#### Action item:
Retype the records in full, keeping each character as it is.

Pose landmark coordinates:
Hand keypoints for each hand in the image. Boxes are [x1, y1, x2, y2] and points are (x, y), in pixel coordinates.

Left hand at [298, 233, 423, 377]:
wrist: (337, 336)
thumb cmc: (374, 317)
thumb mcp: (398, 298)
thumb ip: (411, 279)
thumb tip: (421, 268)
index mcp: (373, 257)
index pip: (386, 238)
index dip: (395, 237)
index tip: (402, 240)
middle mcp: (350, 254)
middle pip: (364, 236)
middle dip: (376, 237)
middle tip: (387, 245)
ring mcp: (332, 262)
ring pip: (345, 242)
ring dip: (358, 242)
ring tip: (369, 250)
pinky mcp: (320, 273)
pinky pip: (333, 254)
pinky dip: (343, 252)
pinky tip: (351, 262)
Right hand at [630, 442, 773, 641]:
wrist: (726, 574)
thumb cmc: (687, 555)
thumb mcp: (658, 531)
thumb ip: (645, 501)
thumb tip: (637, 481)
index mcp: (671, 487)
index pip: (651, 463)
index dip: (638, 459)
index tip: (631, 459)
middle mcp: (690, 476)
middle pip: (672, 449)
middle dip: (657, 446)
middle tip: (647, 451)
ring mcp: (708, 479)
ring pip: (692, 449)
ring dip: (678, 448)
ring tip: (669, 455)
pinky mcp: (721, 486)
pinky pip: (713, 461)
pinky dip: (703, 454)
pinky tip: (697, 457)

#### Finished exercise:
Hand keypoints for each hand in the image. Boxes are [x1, y1, x2, y2] and points are (x, y), in pixel coordinates.

Left hand at [298, 233, 423, 377]:
wrist: (337, 336)
thumb cmc: (374, 317)
thumb mcp: (398, 298)
thumb ip: (411, 279)
thumb tip: (421, 268)
index mcp: (373, 257)
index pip: (386, 238)
index dip: (395, 237)
index tip: (402, 240)
middle mcp: (350, 254)
middle pip: (364, 236)
middle dip: (376, 237)
middle tip: (387, 245)
ring mcp: (332, 262)
ring pip: (345, 242)
ring dip: (358, 242)
ring tip: (369, 250)
pinky mcp: (320, 273)
pinky pip: (333, 254)
pinky dip: (343, 252)
pinky tip: (351, 262)
Right hand at [630, 442, 773, 641]:
wrist: (726, 574)
thumb cmc: (687, 555)
thumb mcp: (658, 531)
thumb ip: (645, 501)
thumb tip: (637, 481)
index mcp: (671, 487)
index pip: (651, 463)
index dip: (638, 459)
index tip: (631, 459)
middle mcp: (690, 476)
middle pip: (672, 449)
middle dip: (657, 446)
middle tip: (647, 451)
ring mcp: (708, 479)
ring pip: (692, 449)
ring dip: (678, 448)
ring tip: (669, 455)
pinky mcp: (721, 486)
pinky pip: (713, 461)
pinky dip: (703, 454)
pinky tip: (697, 457)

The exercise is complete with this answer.